→ Prompt 1: Which proper names of software components, file formats, or programming constructs does the thread excerpt mention? List every one.
→ Prompt 2:
Answer from the thread excerpt:
(a) What kind of files is the I/O package meant for?
(b) Once part of the memory-mapped file is reserved as a buffer, what can no longer happen?
(c) With the same PyObject, what could multiple threads try to do?
→ Prompt 3: Print everything in the thread excerpt from "(Why wouldn't you?)" down to "able to use it.".

→ Exercise text:
+ + + + +
This module basically memory maps an entire file and then in effect
mallocs segments of that file as buffer objects. This allocation of
subsets is needed to ensure that overlapping memory maps buffers
don't happen. One can basically reserve part of the memory mapped file
as a buffer. Once that is done, nothing else can use that part of the
file for another buffer. We do not intend to handle memory maps as a
way of sequentially mapping parts of the file to provide windowed views
as your code segment above suggests. If you want a buffer that is the
whole (large) file, you just get a mapped buffer to the whole thing.
(Why wouldn't you?)

The above scheme is needed for our purposes because many of our data files
contain multiple data arrays and we need a means of creating a numarray
object for each one. Most of this machinery has already been implemented,
but we haven't released it since our I/O package (for astronomical FITS
files) is not yet at the point of being able to use it.

> Also, there are threading issues to think about here.  I don't know if
> UFuncs are going to release the Global Interpreter Lock, but if they do
> it's possible that multiple threads could have the same PyObject and
> try to _mapproc different offsets at different times.
+ + + + +
→ Data below:
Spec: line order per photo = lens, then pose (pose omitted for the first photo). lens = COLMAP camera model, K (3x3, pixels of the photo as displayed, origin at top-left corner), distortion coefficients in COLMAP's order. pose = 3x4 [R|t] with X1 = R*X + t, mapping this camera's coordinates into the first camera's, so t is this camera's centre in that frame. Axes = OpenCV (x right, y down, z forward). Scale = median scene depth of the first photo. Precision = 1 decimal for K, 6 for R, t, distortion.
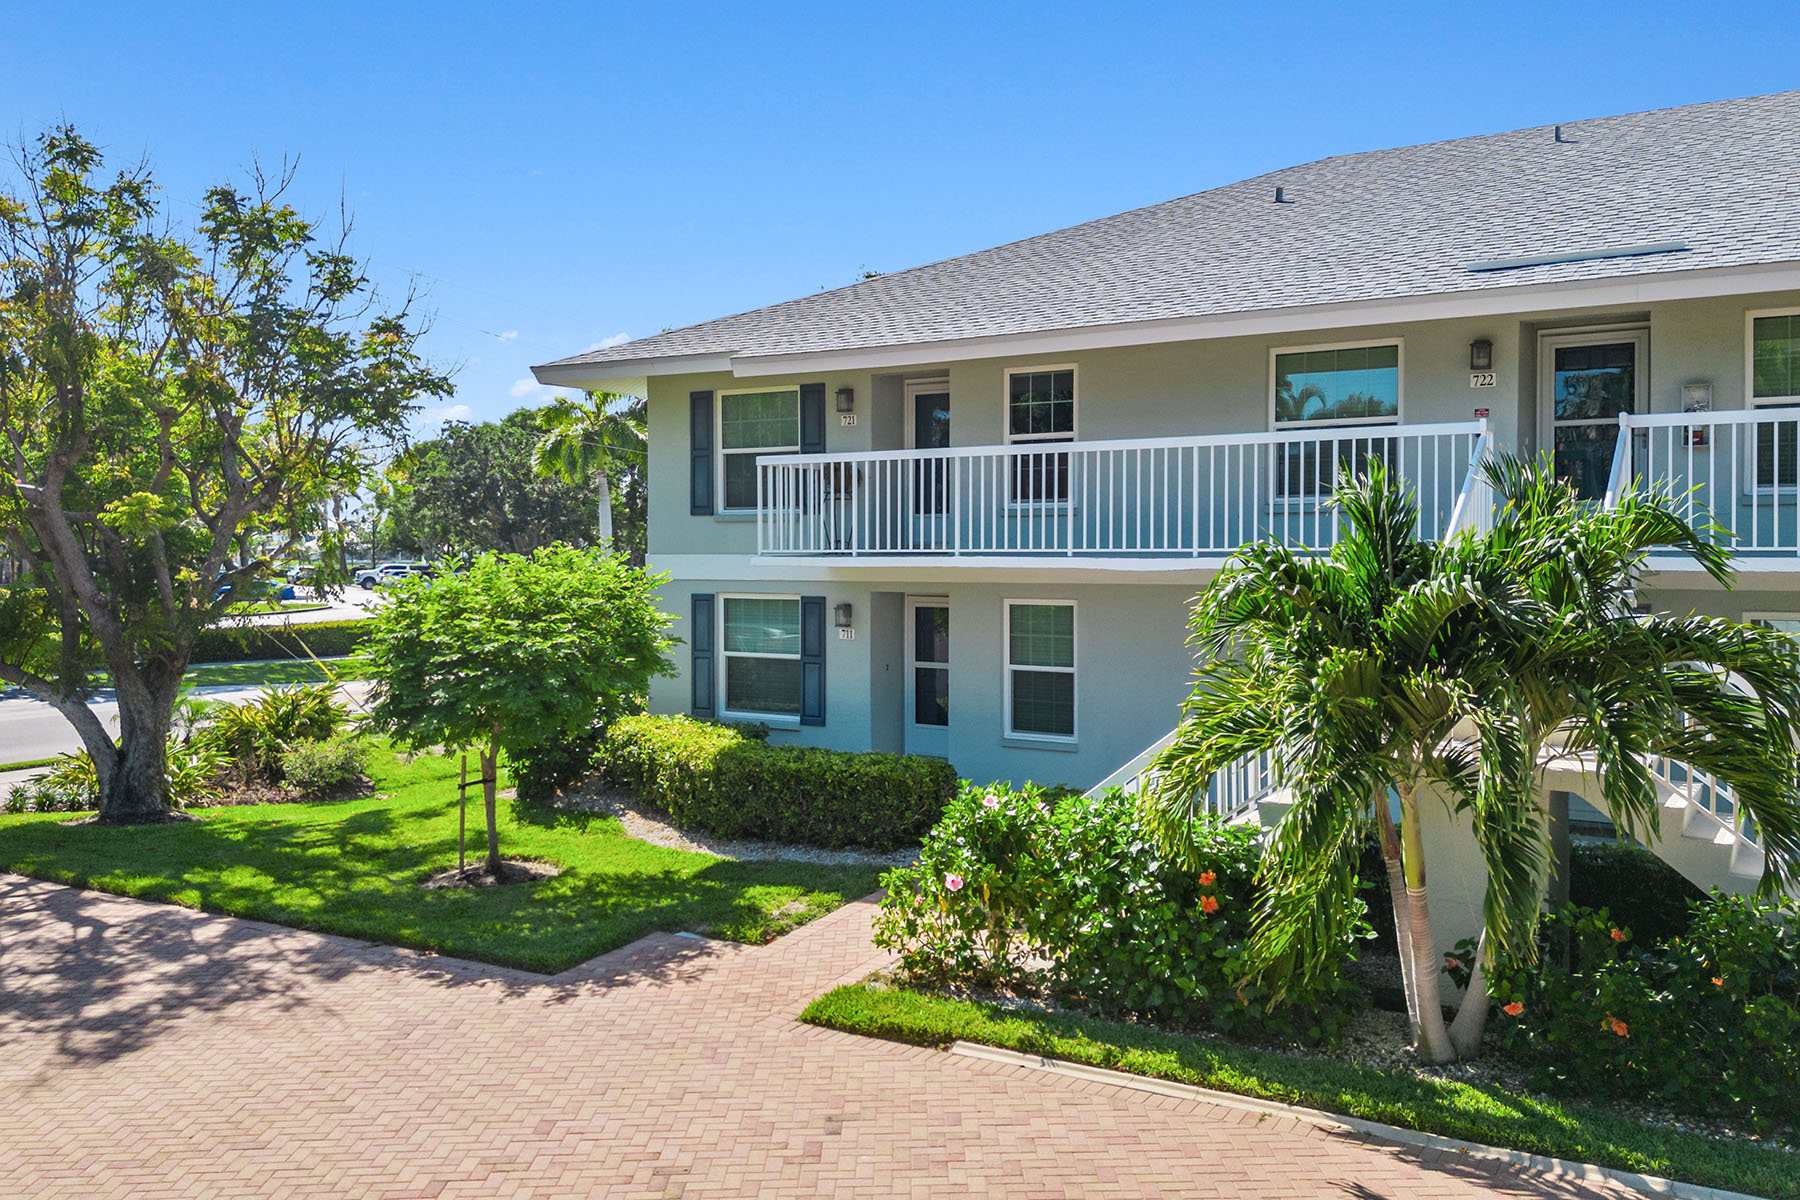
lens RADIAL K [[1226.4, 0, 908.7], [0, 1226.4, 614.6], [0, 0, 1]] dist [0.001543, -0.001055]
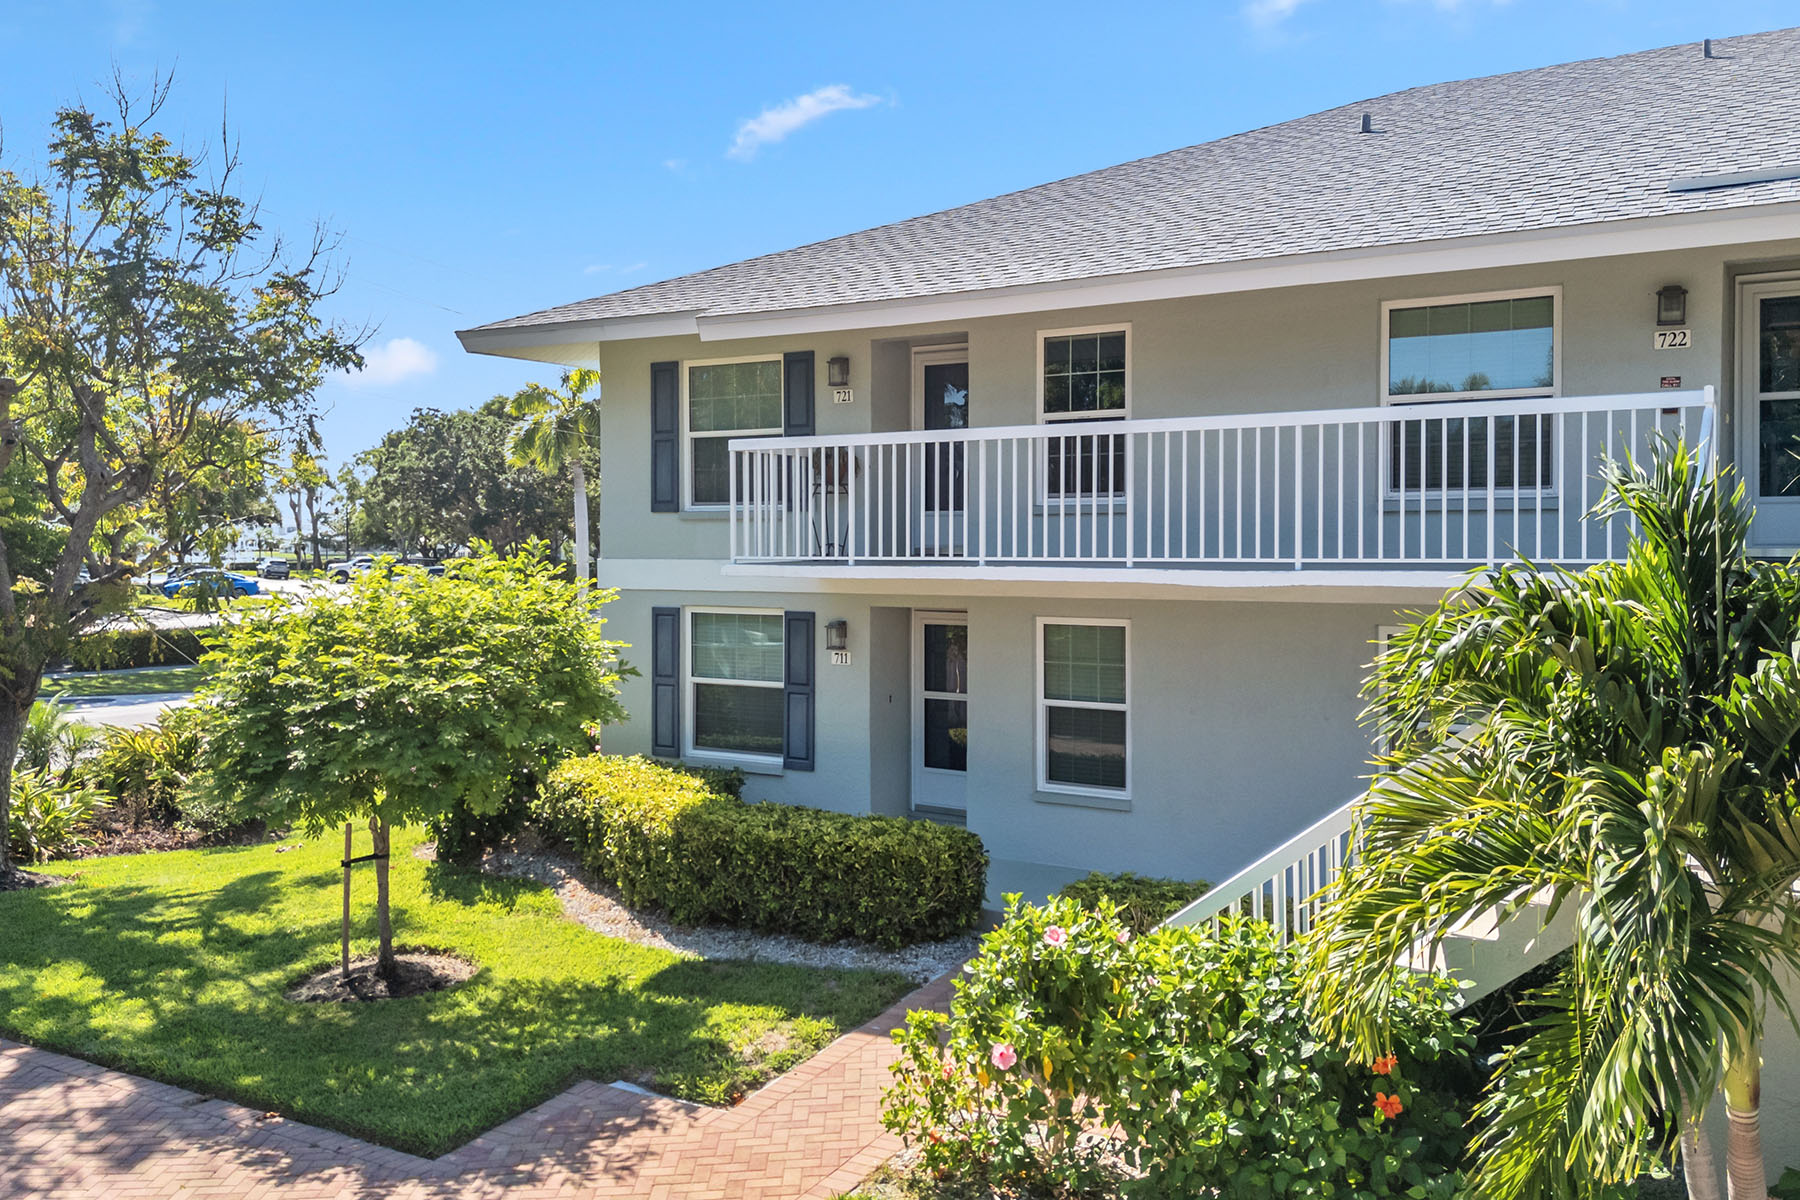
lens RADIAL K [[1266.5, 0, 900.0], [0, 1266.5, 600.0], [0, 0, 1]] dist [-0.001978, 0.000851]
pose [[1.000000, 0.000559, -0.000586, -0.012256], [-0.000563, 0.999974, -0.007202, -0.019314], [0.000582, 0.007202, 0.999974, 0.182387]]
+ + + + +
→ Answer section 1: numarray, FITS, UFuncs, Global Interpreter Lock, PyObject, _mapproc

→ Answer section 2:
(a) Astronomical FITS files.
(b) Nothing else can use that part of the file for another buffer.
(c) Try to _mapproc different offsets at different times.

→ Answer section 3:
(Why wouldn't you?)

The above scheme is needed for our purposes because many of our data files
contain multiple data arrays and we need a means of creating a numarray
object for each one. Most of this machinery has already been implemented,
but we haven't released it since our I/O package (for astronomical FITS
files) is not yet at the point of being able to use it.